begin

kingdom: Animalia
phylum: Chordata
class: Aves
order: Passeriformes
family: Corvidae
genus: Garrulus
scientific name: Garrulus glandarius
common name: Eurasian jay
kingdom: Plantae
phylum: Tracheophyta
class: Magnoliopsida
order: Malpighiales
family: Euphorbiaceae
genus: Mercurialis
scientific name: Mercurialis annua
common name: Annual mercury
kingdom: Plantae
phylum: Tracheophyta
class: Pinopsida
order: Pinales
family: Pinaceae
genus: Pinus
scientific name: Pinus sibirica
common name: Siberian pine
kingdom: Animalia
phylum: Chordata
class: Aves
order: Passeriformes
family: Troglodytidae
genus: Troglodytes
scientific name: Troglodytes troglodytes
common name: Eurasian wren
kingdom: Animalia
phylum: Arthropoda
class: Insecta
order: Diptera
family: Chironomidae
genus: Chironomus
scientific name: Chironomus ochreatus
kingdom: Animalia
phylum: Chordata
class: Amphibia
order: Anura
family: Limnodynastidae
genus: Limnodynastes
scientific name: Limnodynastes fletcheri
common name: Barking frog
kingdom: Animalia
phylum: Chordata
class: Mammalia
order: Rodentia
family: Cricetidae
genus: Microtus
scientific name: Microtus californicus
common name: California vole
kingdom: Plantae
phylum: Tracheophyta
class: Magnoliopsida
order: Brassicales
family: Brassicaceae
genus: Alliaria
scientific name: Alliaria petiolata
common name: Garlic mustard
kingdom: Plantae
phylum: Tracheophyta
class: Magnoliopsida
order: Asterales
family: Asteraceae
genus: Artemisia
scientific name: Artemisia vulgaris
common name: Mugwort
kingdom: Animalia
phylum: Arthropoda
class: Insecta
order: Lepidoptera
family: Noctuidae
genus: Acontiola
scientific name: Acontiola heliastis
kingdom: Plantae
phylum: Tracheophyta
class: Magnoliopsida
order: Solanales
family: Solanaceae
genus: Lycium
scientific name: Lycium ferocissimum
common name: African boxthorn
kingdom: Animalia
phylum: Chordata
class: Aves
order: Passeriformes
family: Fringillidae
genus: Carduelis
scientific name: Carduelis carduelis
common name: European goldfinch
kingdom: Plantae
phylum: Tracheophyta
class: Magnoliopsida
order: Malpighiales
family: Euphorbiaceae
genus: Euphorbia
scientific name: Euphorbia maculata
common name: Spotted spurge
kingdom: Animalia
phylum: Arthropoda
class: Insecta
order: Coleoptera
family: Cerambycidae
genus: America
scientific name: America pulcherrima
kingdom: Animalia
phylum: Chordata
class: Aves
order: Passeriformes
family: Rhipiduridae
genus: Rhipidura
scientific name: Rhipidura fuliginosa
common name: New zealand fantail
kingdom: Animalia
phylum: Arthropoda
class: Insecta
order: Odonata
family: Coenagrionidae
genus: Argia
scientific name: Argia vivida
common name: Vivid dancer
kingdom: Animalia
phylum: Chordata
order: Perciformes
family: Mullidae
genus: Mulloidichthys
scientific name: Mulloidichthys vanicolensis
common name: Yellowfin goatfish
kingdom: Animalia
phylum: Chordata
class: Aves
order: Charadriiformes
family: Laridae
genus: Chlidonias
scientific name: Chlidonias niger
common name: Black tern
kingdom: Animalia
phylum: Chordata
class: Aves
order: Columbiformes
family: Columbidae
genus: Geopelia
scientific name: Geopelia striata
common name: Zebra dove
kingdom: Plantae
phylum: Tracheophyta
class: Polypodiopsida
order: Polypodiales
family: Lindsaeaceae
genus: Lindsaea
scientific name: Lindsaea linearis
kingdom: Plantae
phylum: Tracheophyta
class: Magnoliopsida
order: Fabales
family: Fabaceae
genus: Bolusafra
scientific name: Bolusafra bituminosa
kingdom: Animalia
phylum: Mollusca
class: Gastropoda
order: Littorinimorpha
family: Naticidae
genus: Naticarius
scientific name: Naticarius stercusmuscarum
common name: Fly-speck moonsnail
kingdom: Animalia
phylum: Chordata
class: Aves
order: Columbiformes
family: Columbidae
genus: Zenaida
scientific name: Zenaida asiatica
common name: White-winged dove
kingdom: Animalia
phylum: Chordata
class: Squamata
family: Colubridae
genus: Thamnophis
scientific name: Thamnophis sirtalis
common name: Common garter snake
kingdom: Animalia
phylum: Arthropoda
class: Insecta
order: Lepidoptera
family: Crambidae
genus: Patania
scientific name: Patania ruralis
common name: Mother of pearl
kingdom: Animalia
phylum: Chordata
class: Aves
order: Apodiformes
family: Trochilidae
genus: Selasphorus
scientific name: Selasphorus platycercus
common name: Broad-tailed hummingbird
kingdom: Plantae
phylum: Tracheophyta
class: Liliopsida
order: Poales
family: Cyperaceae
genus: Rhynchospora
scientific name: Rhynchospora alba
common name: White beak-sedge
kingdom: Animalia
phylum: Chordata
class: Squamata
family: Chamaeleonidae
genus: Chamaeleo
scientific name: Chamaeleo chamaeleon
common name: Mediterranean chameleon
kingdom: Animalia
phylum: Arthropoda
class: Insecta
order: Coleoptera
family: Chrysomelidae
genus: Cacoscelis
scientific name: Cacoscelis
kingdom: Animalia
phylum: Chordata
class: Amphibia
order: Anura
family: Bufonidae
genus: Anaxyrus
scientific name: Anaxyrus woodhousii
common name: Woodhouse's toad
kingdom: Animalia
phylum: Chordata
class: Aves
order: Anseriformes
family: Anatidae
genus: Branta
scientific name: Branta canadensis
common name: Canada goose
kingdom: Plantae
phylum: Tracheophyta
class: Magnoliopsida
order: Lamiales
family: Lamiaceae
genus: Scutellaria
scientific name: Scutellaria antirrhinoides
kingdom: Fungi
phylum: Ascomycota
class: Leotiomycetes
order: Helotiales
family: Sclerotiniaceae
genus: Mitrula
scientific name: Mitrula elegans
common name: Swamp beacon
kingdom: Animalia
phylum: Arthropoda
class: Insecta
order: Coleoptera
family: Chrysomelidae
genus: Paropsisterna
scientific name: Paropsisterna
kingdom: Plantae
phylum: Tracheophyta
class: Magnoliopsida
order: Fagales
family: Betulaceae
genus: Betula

end

Written task >>
Set down every line in the items above again, word for word and in the same order, from kingdom through common name.

The result >>
kingdom: Animalia
phylum: Chordata
class: Aves
order: Passeriformes
family: Corvidae
genus: Garrulus
scientific name: Garrulus glandarius
common name: Eurasian jay
kingdom: Plantae
phylum: Tracheophyta
class: Magnoliopsida
order: Malpighiales
family: Euphorbiaceae
genus: Mercurialis
scientific name: Mercurialis annua
common name: Annual mercury
kingdom: Plantae
phylum: Tracheophyta
class: Pinopsida
order: Pinales
family: Pinaceae
genus: Pinus
scientific name: Pinus sibirica
common name: Siberian pine
kingdom: Animalia
phylum: Chordata
class: Aves
order: Passeriformes
family: Troglodytidae
genus: Troglodytes
scientific name: Troglodytes troglodytes
common name: Eurasian wren
kingdom: Animalia
phylum: Arthropoda
class: Insecta
order: Diptera
family: Chironomidae
genus: Chironomus
scientific name: Chironomus ochreatus
kingdom: Animalia
phylum: Chordata
class: Amphibia
order: Anura
family: Limnodynastidae
genus: Limnodynastes
scientific name: Limnodynastes fletcheri
common name: Barking frog
kingdom: Animalia
phylum: Chordata
class: Mammalia
order: Rodentia
family: Cricetidae
genus: Microtus
scientific name: Microtus californicus
common name: California vole
kingdom: Plantae
phylum: Tracheophyta
class: Magnoliopsida
order: Brassicales
family: Brassicaceae
genus: Alliaria
scientific name: Alliaria petiolata
common name: Garlic mustard
kingdom: Plantae
phylum: Tracheophyta
class: Magnoliopsida
order: Asterales
family: Asteraceae
genus: Artemisia
scientific name: Artemisia vulgaris
common name: Mugwort
kingdom: Animalia
phylum: Arthropoda
class: Insecta
order: Lepidoptera
family: Noctuidae
genus: Acontiola
scientific name: Acontiola heliastis
kingdom: Plantae
phylum: Tracheophyta
class: Magnoliopsida
order: Solanales
family: Solanaceae
genus: Lycium
scientific name: Lycium ferocissimum
common name: African boxthorn
kingdom: Animalia
phylum: Chordata
class: Aves
order: Passeriformes
family: Fringillidae
genus: Carduelis
scientific name: Carduelis carduelis
common name: European goldfinch
kingdom: Plantae
phylum: Tracheophyta
class: Magnoliopsida
order: Malpighiales
family: Euphorbiaceae
genus: Euphorbia
scientific name: Euphorbia maculata
common name: Spotted spurge
kingdom: Animalia
phylum: Arthropoda
class: Insecta
order: Coleoptera
family: Cerambycidae
genus: America
scientific name: America pulcherrima
kingdom: Animalia
phylum: Chordata
class: Aves
order: Passeriformes
family: Rhipiduridae
genus: Rhipidura
scientific name: Rhipidura fuliginosa
common name: New zealand fantail
kingdom: Animalia
phylum: Arthropoda
class: Insecta
order: Odonata
family: Coenagrionidae
genus: Argia
scientific name: Argia vivida
common name: Vivid dancer
kingdom: Animalia
phylum: Chordata
order: Perciformes
family: Mullidae
genus: Mulloidichthys
scientific name: Mulloidichthys vanicolensis
common name: Yellowfin goatfish
kingdom: Animalia
phylum: Chordata
class: Aves
order: Charadriiformes
family: Laridae
genus: Chlidonias
scientific name: Chlidonias niger
common name: Black tern
kingdom: Animalia
phylum: Chordata
class: Aves
order: Columbiformes
family: Columbidae
genus: Geopelia
scientific name: Geopelia striata
common name: Zebra dove
kingdom: Plantae
phylum: Tracheophyta
class: Polypodiopsida
order: Polypodiales
family: Lindsaeaceae
genus: Lindsaea
scientific name: Lindsaea linearis
kingdom: Plantae
phylum: Tracheophyta
class: Magnoliopsida
order: Fabales
family: Fabaceae
genus: Bolusafra
scientific name: Bolusafra bituminosa
kingdom: Animalia
phylum: Mollusca
class: Gastropoda
order: Littorinimorpha
family: Naticidae
genus: Naticarius
scientific name: Naticarius stercusmuscarum
common name: Fly-speck moonsnail
kingdom: Animalia
phylum: Chordata
class: Aves
order: Columbiformes
family: Columbidae
genus: Zenaida
scientific name: Zenaida asiatica
common name: White-winged dove
kingdom: Animalia
phylum: Chordata
class: Squamata
family: Colubridae
genus: Thamnophis
scientific name: Thamnophis sirtalis
common name: Common garter snake
kingdom: Animalia
phylum: Arthropoda
class: Insecta
order: Lepidoptera
family: Crambidae
genus: Patania
scientific name: Patania ruralis
common name: Mother of pearl
kingdom: Animalia
phylum: Chordata
class: Aves
order: Apodiformes
family: Trochilidae
genus: Selasphorus
scientific name: Selasphorus platycercus
common name: Broad-tailed hummingbird
kingdom: Plantae
phylum: Tracheophyta
class: Liliopsida
order: Poales
family: Cyperaceae
genus: Rhynchospora
scientific name: Rhynchospora alba
common name: White beak-sedge
kingdom: Animalia
phylum: Chordata
class: Squamata
family: Chamaeleonidae
genus: Chamaeleo
scientific name: Chamaeleo chamaeleon
common name: Mediterranean chameleon
kingdom: Animalia
phylum: Arthropoda
class: Insecta
order: Coleoptera
family: Chrysomelidae
genus: Cacoscelis
scientific name: Cacoscelis
kingdom: Animalia
phylum: Chordata
class: Amphibia
order: Anura
family: Bufonidae
genus: Anaxyrus
scientific name: Anaxyrus woodhousii
common name: Woodhouse's toad
kingdom: Animalia
phylum: Chordata
class: Aves
order: Anseriformes
family: Anatidae
genus: Branta
scientific name: Branta canadensis
common name: Canada goose
kingdom: Plantae
phylum: Tracheophyta
class: Magnoliopsida
order: Lamiales
family: Lamiaceae
genus: Scutellaria
scientific name: Scutellaria antirrhinoides
kingdom: Fungi
phylum: Ascomycota
class: Leotiomycetes
order: Helotiales
family: Sclerotiniaceae
genus: Mitrula
scientific name: Mitrula elegans
common name: Swamp beacon
kingdom: Animalia
phylum: Arthropoda
class: Insecta
order: Coleoptera
family: Chrysomelidae
genus: Paropsisterna
scientific name: Paropsisterna
kingdom: Plantae
phylum: Tracheophyta
class: Magnoliopsida
order: Fagales
family: Betulaceae
genus: Betula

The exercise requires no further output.